3 milliards d’euros iront au
Crédit Agricole, 2,55 milliards d’euros à
BNP-Paribas, 1,7 milliard à la
Société Générale, 1,2 milliard au
Crédit Mutuel, 950 millions à la
Banque Populaire et… 1,1 milliard à la Caisse d’Epargne qui vient de perdre 600 millions en bourse…
Selon Christine Lagarde, Ministre de l’Economie, ces fonds sont indispensables pour que les grandes banques françaises soient « en mesure de financier correctement l’économie ». Cependant, l’Etat ne devient pas actionnaire de ces banques mais il s’agit d’une émission de titres de dette subordonnée qui devront rapporter des intérêts et être remboursés.
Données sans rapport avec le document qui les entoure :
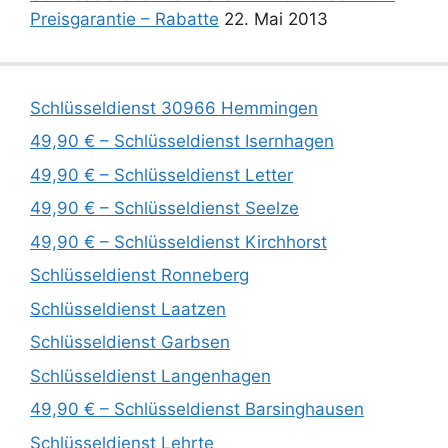
Preisgarantie – Rabatte
22. Mai 2013
Schlüsseldienst 30966 Hemmingen
49,90 € – Schlüsseldienst Isernhagen
49,90 € – Schlüsseldienst Letter
49,90 € – Schlüsseldienst Seelze
49,90 € – Schlüsseldienst Kirchhorst
Schlüsseldienst Ronneberg
Schlüsseldienst Laatzen
Schlüsseldienst Garbsen
Schlüsseldienst Langenhagen
49,90 € – Schlüsseldienst Barsinghausen
Schlüsseldienst Lehrte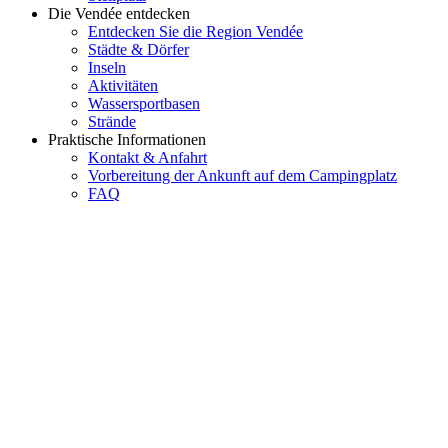
Die Vendée entdecken
Entdecken Sie die Region Vendée
Städte & Dörfer
Inseln
Aktivitäten
Wassersportbasen
Strände
Praktische Informationen
Kontakt & Anfahrt
Vorbereitung der Ankunft auf dem Campingplatz
FAQ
La Ministre a également précisé que cette disposition pourrait être renouvelée l’année prochaine pour un même montant « si les tensions de marché venaient à persister ». En contrepartie, des engagements signés devront être pris sur la rémunération des dirigeants et sur le volume des crédits alloués aux entreprises et aux ménages.
Cette annonce s’inscrit dans le plan de 40 milliards d’euros qui a été décidé afin de recapitaliser les banques qui en feraient la demande. Même s’il a été affirmé que les banques avaient suffisamment de fonds propres, ceux-ci vont donc être renforcés grâce à cet apport d’argent public afin de répondre à la concurrence des banques étrangères dont certaines ont été recapitalisées.
Toujours selon Christine Lagarde : « l’Etat ne fait pas de cadeau aux banques » et lors de la discussion du budget, elle a affirmé que les impôts n’augmenteraient pas.